The report landed during an ongoing spat between the tobacco industry and Health Minister Mark Holland, who has vowed to prevent more Canadians from becoming addicted.

Part of the problem is the government has continued to play "whack-a-mole" with new nicotine products ever since the legislation was expanded to include vaping in 2018, said University of Waterloo professor David Hammond.

"We always end up with sort of a government scrambling to catch up to the most recent products and finding that they're regulated through a slightly different avenue," said Hammond, who studies tobacco and vaping regulation.

"We're left with a situation where we have experienced an increase in nicotine uptake among young people for the first time in decades."

The legislation is intended to allow people who smoke to make the switch to a less harmful habit, like vaping, while protecting young people and non-smokers from becoming addicted.

"I don't challenge the government's ... sincerity and efforts, but quite clearly, they haven't achieved the balance," said Hammond.

The report did highlight some potential areas of improvement, Saks' office said in a statement Monday, and the minister's staff plan to continue to refine their strategy accordingly.

"Based on our experience with reducing youth use of tobacco, we know that comprehensive measures can impact youth uptake and use of vaping products," the minister's office said.

An advocacy group for people who have used vaping to break free of cigarettes called Rights4Vapers launched several letter-writing campaigns in an effort to preserve access to the tool they say best helped them quit.
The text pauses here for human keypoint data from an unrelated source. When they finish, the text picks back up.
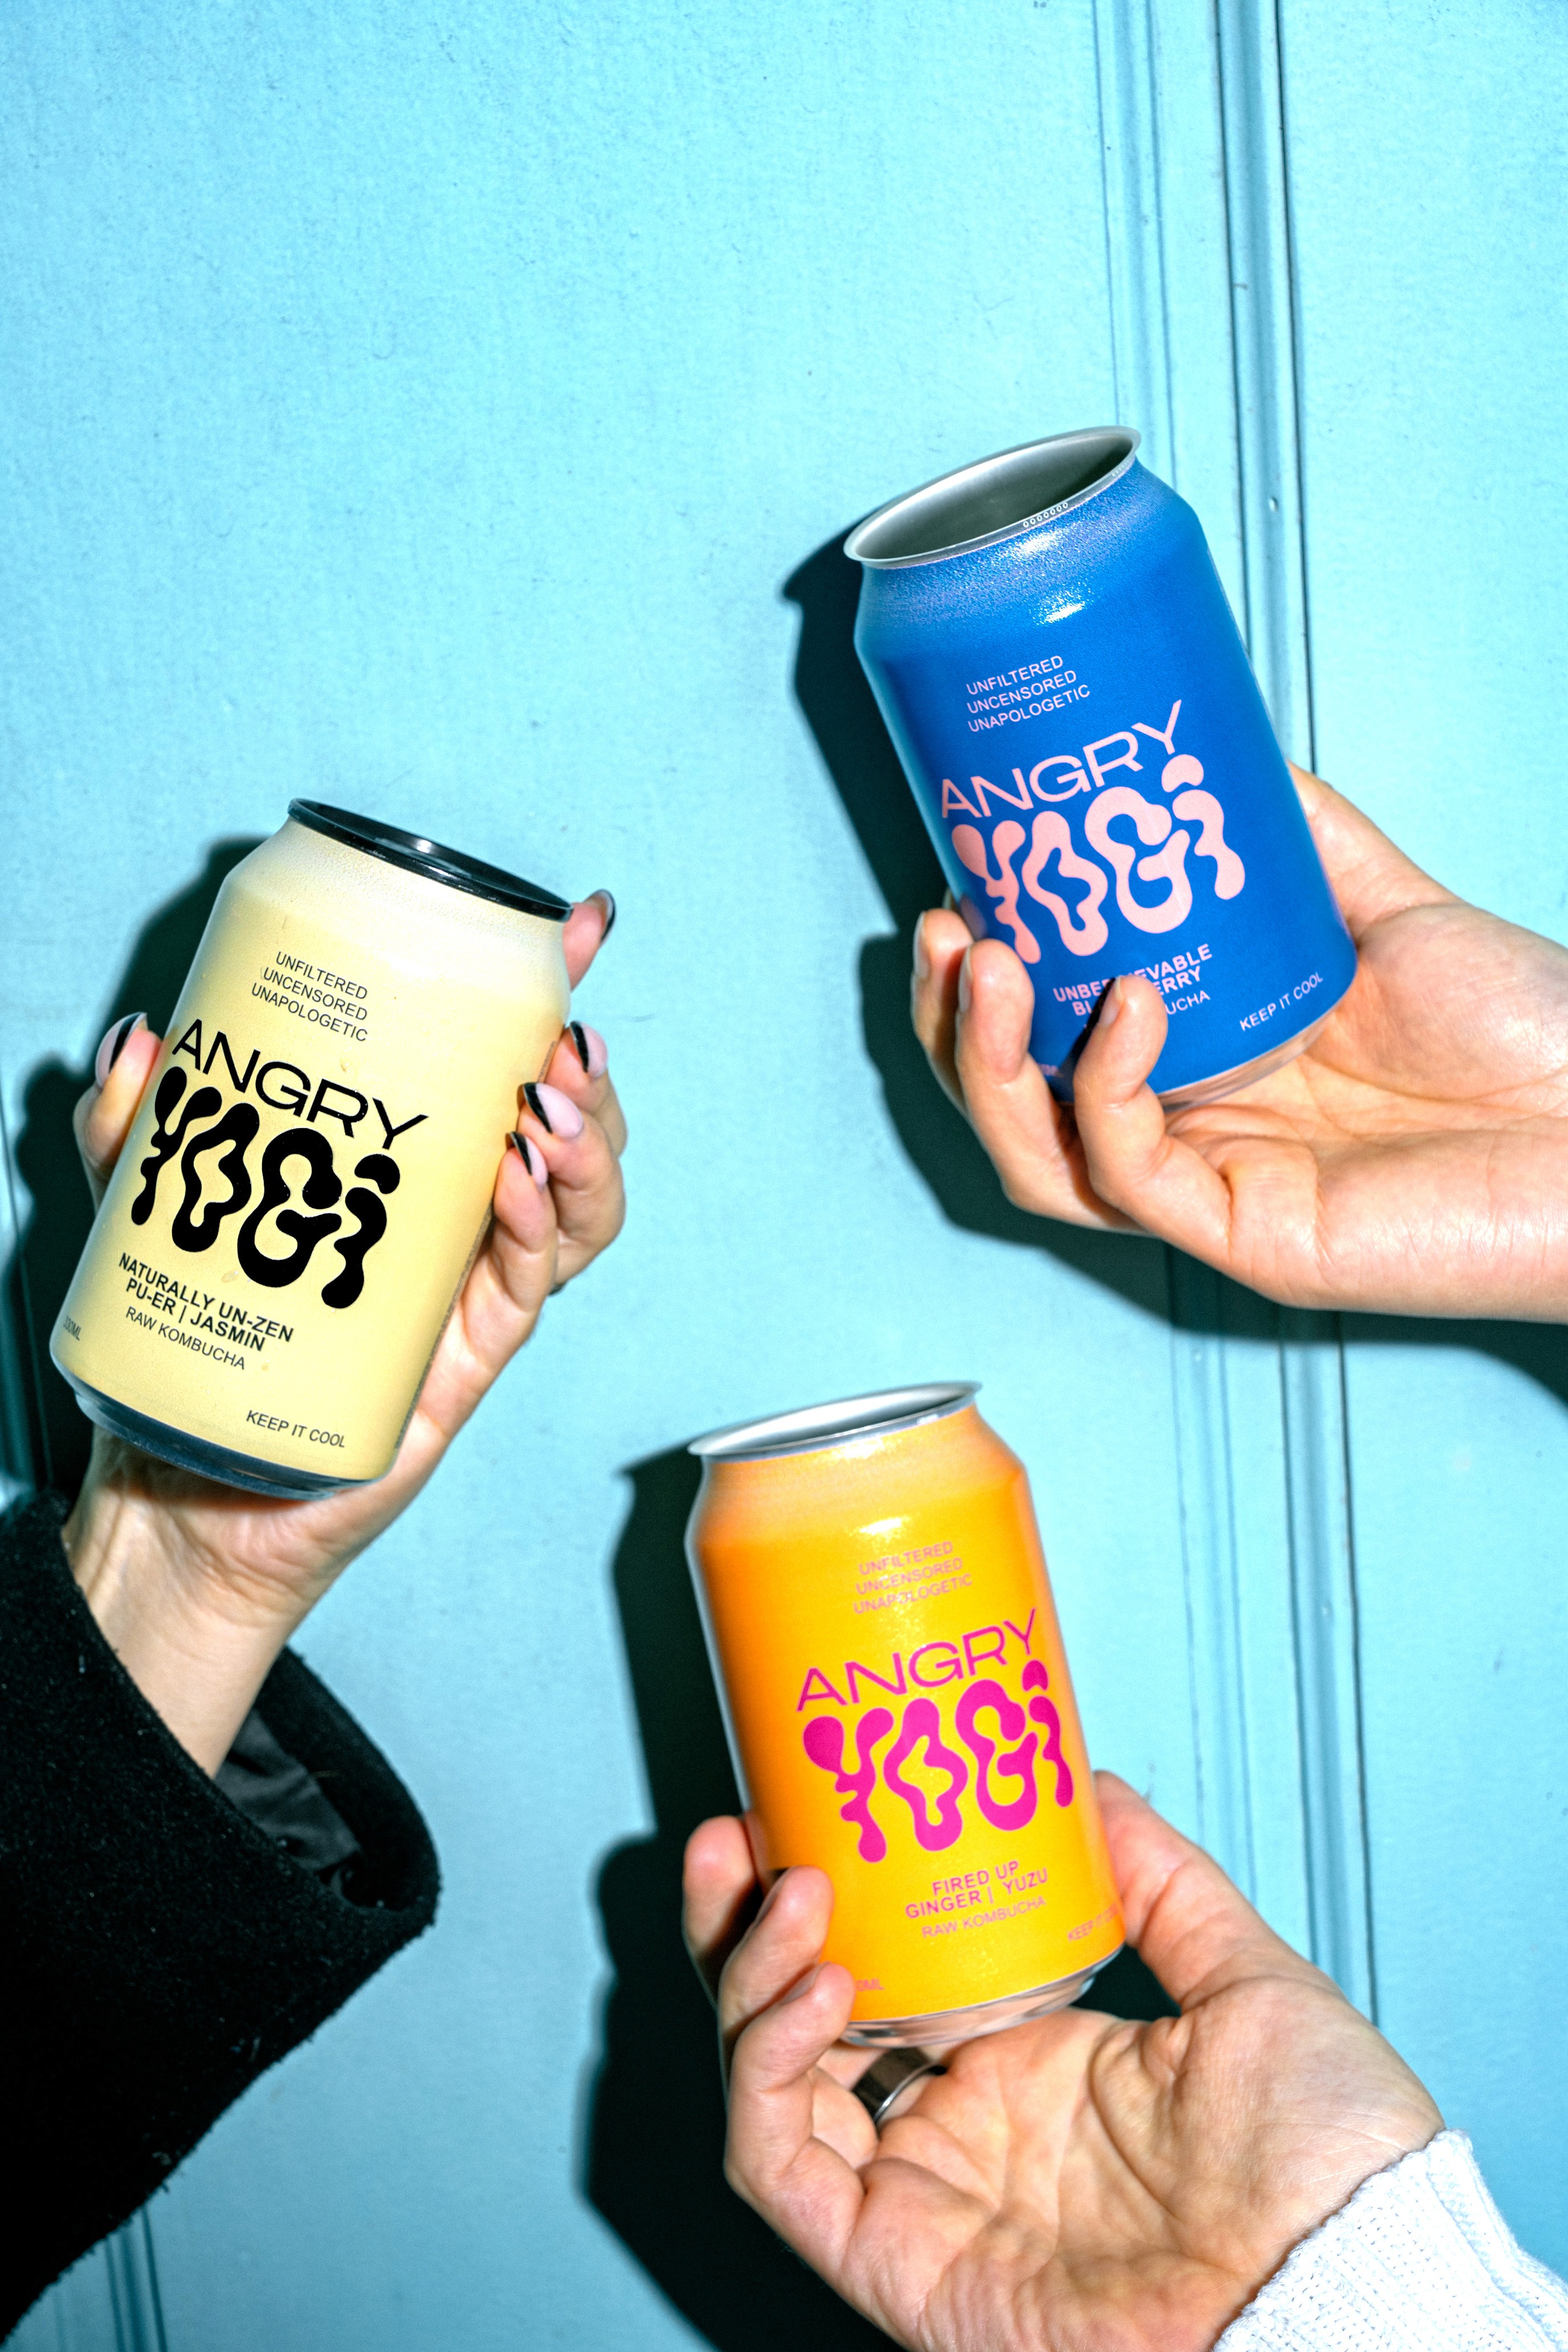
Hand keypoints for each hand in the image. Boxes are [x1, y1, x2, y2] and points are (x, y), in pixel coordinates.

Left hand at [63, 893, 626, 1770]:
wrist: (182, 1495)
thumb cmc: (194, 1344)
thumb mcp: (149, 1210)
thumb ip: (141, 1128)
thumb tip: (141, 1037)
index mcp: (416, 1174)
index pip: (507, 1072)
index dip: (552, 997)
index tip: (576, 926)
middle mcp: (462, 1228)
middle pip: (573, 1139)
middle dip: (589, 1077)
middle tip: (563, 1030)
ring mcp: (471, 1295)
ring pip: (580, 1213)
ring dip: (588, 1147)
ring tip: (550, 1102)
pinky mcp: (464, 1362)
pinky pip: (527, 1286)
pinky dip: (534, 1223)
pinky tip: (511, 1175)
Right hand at [683, 1777, 1439, 2351]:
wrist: (1350, 2278)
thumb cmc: (1326, 2163)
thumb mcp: (1246, 1982)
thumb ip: (1163, 1885)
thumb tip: (1089, 1783)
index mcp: (1024, 2063)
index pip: (879, 1969)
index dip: (823, 1897)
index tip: (800, 1808)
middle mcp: (957, 2125)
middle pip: (794, 2021)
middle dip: (741, 1926)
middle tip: (731, 1835)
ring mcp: (922, 2193)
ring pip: (768, 2086)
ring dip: (749, 1981)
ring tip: (791, 1894)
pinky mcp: (894, 2260)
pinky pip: (779, 2168)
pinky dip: (769, 2073)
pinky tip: (819, 1989)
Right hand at [912, 767, 1567, 1316]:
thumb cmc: (1531, 1031)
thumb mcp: (1391, 908)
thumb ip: (1301, 842)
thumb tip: (1217, 752)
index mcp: (1213, 1062)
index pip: (1054, 1037)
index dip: (988, 976)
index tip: (963, 881)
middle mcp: (1199, 1131)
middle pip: (1019, 1105)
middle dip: (954, 1022)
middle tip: (940, 928)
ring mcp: (1218, 1190)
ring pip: (1041, 1159)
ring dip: (983, 1063)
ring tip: (976, 963)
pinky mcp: (1248, 1236)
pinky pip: (1130, 1174)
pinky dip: (1103, 1085)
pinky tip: (1124, 1004)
The government has had similar struggles in regulating newer nicotine products like Zonnic, a pouch that users place between their gums and upper lip.

Holland promised a major crackdown on the pouches, which were approved by Health Canada to help people quit smoking but have also been used recreationally.

The pouches are subject to different rules than vape and tobacco products, and the minister was granted new powers in the recently passed budget bill to pull them off shelves if he considers them harmful and not being used to quit smoking.

Hammond said ideally all nicotine products would be regulated by a single, coherent regime.

Vaping has proven to be a helpful tool for some to quit cigarettes, Holland said last week when the report was tabled. But he added it is important to make sure that's what they're used for, and not as "another vector for addiction."

As for why the legislation isn't being updated, Holland said he believes it's best to target the industry for now.

"If we're going to help people, I think we have to go after the industry, really expose the tactics that they use to addict people, how they go after young people," Holland said.

"I want to see us take every action that we can, but we can't just take action for the sake of taking action. It needs to be informed by evidence."